__EXERCICES PROPOSÉS__.
- 1) Indiquez si les affirmations (a), (b) et (c) concordent avec l'extrait sur la notation de Servair Abidjan : (a) le rapport de GCR Ratings a été rendu le 26 septembre ; (b) le renouvellement de la concession de catering et de handling a été formalisé en 2015 ; (c) toutes les entreprises cotées à la BRVM se conforment systématiquement à la notation financière. Pour chacune, répondez par oui ou par non en citant mot pour mot le passage de l'extrait qui tranche.
- 2) Veuillez poursuivre l'extrait sur la notation de Servair Abidjan au-delà de sa dernière phrase.

__EXTRAIT À LIRE__.
Africa-Press – Côte d’Ivoire. C’est une simple action de notation financière, un exercice auquel toutes les entreprises cotées à la Bourse régionale des valeurs mobilières (BRVM) sont censées se plier – sans pour autant s’y conformer systématiquement. Mais dans le rapport rendu le 26 septembre par l’agence de notation GCR Ratings (désormais sous la houlette de Moody’s), un passage interpelle : « La qualité de la gestion de Servair Abidjan reste affaiblie par les incertitudes qui pèsent quant à la reconduction par l’État ivoirien de la concession de catering [restauration] et de handling [manutention] : cette concession est parvenue à échéance depuis 2015, et depuis cette date, le renouvellement de la concession n’a toujours pas été formalisé, ce qui fait naitre un risque de pérennité d’exploitation même si les signaux vont dans le sens d’une reconduction de la concession. »

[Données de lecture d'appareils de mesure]

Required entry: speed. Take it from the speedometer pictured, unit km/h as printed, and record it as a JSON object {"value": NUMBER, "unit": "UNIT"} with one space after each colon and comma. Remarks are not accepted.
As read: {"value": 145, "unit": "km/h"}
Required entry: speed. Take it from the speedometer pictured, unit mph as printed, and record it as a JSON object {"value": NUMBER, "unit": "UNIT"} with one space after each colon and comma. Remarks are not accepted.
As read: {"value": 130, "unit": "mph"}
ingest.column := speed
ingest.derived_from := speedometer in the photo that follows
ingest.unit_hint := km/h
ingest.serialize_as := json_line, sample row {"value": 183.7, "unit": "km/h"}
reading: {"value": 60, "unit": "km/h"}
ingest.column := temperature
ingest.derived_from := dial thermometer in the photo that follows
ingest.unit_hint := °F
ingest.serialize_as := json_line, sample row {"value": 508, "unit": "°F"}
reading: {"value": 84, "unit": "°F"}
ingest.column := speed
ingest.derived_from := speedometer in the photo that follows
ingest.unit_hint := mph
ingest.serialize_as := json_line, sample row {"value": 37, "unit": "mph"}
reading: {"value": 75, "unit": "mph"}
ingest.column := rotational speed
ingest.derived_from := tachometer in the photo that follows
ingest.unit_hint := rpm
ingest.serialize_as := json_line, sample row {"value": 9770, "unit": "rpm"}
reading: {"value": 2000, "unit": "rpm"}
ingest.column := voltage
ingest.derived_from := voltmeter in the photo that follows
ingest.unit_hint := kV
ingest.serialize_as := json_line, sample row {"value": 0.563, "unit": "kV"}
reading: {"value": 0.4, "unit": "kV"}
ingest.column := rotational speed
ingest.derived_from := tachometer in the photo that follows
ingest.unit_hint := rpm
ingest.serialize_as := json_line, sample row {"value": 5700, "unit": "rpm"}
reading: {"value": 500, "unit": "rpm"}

__RÉPONSES AUX EXERCICES__.
- 1)
(a) Oui : « dans le rapport rendu le 26 septembre par l’agence de notation GCR Ratings »
(b) Non : « cette concession est parvenue à échéance depuis 2015, et depuis cette date, le renouvellement de la concession n’a toujours pas été formalisé »
(c) Non : « sans pour autant s’y conformer systématiquement »

- 2)
Une situation inhabituelle, comme le reconnaissent sans ambages Boris Eloy, directeur du développement de Servair, et Alain Muders, directeur général adjoint chargé de l’Afrique, joints par Jeune Afrique. Mais « si elle n’est pas sanctionnée par un arrêt d’activité, c’est que nous ne sommes pas dans l’illégalité la plus totale : la situation est connue par toutes les parties prenantes, et notamment les autorités », expliquent les deux cadres.
La filiale ivoirienne de Servair, détenue à 80 % par l’entreprise française de restauration aérienne, elle-même filiale à 50,01 % du groupe Groupe Air France, est arrivée à Abidjan en 1998 pour une concession de sept ans. Selon les hauts responsables de sa maison-mère, elle est engagée dans un long processus de discussion avec l’État ivoirien, « qui doit aboutir à un nouveau modèle de concession », dont ils espèrent une prise d’effet « courant 2023 ».
Air Côte d’Ivoire au capital ?
Si les deux hommes ne livrent pas plus d’informations sur le contenu des discussions, plusieurs éléments doivent être tranchés. En effet, le gouvernement ivoirien souhaite désormais que le pavillon national, Air Côte d’Ivoire, soit au capital de toutes les sociétés présentes sur l’aéroport, comme le ministre des Transports, Amadou Koné, l’a expliqué à JA en juillet.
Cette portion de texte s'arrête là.